В статье С. С. Аверинцева о поэзии Клеменса Брентано есть такие слова (я добавил дословные переводы немецких строк): "...у Брентано каждый раз ощутима надежда на последний катарсис "лебединой песни", долженствующий превратить страдание - в радость, и смерть - в брачный праздник:
Alle Leiden sind Freuden, alle Schmerzen scherzen,
Und das ganze Leben singt aus meinem Herzen:
Süßer Tod, süßer Tod
Zwischen dem Morgen- und Abendrot!
"Все страдания - радость, все боли - ласки, И вся жизнь поёт из моего сердца: Сладостная смерть, сладостная смерть Между утренней и вечерней зарёй!"

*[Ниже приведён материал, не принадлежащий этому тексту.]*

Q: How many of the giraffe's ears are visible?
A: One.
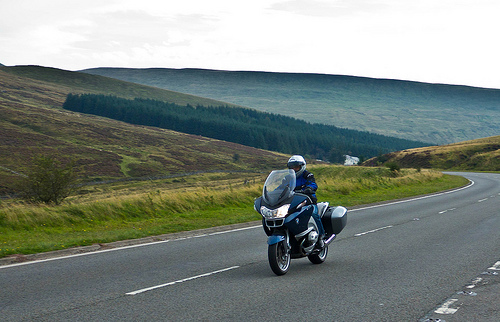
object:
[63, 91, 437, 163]
trees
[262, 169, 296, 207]
windshield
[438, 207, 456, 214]
line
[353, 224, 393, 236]
line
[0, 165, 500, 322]
highway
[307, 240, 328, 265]
tire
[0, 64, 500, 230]
hill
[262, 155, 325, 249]
man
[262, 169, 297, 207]
window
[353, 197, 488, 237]
stripe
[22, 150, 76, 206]
bush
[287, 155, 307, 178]
helmet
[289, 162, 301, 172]
head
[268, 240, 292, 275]
tire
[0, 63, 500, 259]
grass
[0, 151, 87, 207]
tree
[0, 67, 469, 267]
field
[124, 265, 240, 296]
line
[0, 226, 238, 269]
edge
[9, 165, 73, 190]
leaves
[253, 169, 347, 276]
bike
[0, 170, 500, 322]
road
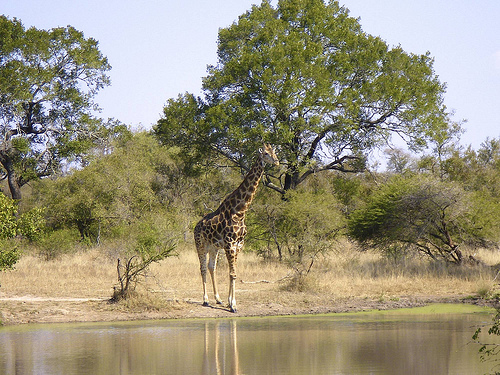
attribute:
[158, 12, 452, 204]
tree — Tall 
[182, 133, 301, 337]
giraffe — spotted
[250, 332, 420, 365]
water — brown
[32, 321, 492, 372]
water — still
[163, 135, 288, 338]
giraffe — brown , yellow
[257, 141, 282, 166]
giraffe — tall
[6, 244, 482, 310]
grass — brown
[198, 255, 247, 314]
legs — giraffe's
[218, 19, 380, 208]
tree — tall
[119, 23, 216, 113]
sky — clear, blue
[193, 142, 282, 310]
giraffe — tall, standing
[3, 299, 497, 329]
moss — green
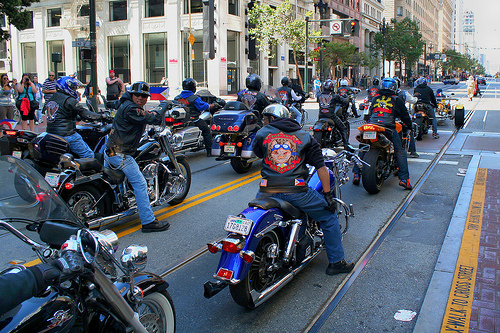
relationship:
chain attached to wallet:
[101, 150, 125, 171] [105, 150, 118, 156]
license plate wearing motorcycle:
[222, 214, 254, 235] [204, 140, 359, 327]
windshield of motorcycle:
[1, 152, 86, 227] [1, 153, 176, 331]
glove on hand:
[62, 249, 87, 273] [33, 252, 100, 299]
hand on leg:
[326, 190, 336, 210] [298, 186, 355, 276]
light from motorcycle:
[202, 237, 233, 264] [195, 144, 378, 319]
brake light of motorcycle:
[220, 238, 242, 255] [202, 147, 353, 308]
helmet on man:
[264, 100, 292, 123] [249, 103, 355, 277]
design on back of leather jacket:
[260, 131, 300, 173] [104, 101, 170, 155]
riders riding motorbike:
[252, 102, 356, 275] [201, 142, 371, 314]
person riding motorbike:
[101, 78, 172, 232] [37, 123, 194, 229]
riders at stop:
[252, 102, 355, 274] [13, 73, 496, 227]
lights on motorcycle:
[100, 224, 152, 273] [1, 209, 179, 328]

Это очень глубокий, хотя и духовно опасный мотив, с которым по дерзновенности могут сравниться разве что строки из "Гимнов к ночи" Новалиса:
"Я перехожу в иной мир и каждая боль однажды превратится в силу вожделения."
Hinüber wall ich,
Und jede Pein
Wird einst ein Stachel
Der Wollust sein."
Поэтому всё очень символично. Всё же думаю, почему Аверинцев говорит о духовной опасности этого мотива. Автор критики – православный философ, но в советское время, когда он писал статью, нельзя было в открытую говорить об этом. Видимо, опасность заключается в буквальном понимании этой идеи, в уходе от христианского настроя на переход в Вечность. Хулить материю нельзя - это хула на творение Божие, и в браке даже момент телесного соединения супругов уподобляется единению Христа и Церкви, за связанные с этим радости можно благодарить Господа: "вся добро зело". Конечно, нужно помнить, что именно в браке, в заботе друг о друге, в рождении и воспитании детей можно настоящую любовь взрастить. Здесь настоящий труд, духовная жизнь, а не сказочно-недостижимое мгновение совместной смерти. Христианскому мировоззрению легенда о Нале и Дамаянти – эпизод из "Махабхараты" – значительно ближе, нежели идея совместной смерти. Здесь за безрассудство царь Наль теряет царство и свою возлюбленную Дамаянти, а для того, чтобы воссоединиться с ней снова, необходимы многие труды. Когда влюблённые снова вместе, они уже по-другому ценят своё счастье, которого недавно были лишены в разлуке. Если воспринимать идеи любви и смерти как украшение реальной жизни, вряд ли они окажутся духовно опасными. Несомненно, увядающие белые лилии на брачном ложе выглядят гораздо более романтично, нежели мёртвые тела, а для Индии это отчасти передаёт идею реинкарнации. Конечно, любовь - не для смерти, а для жизни, в том числе - для зарождения новой жизни, но романтические сказки украшают жизнь.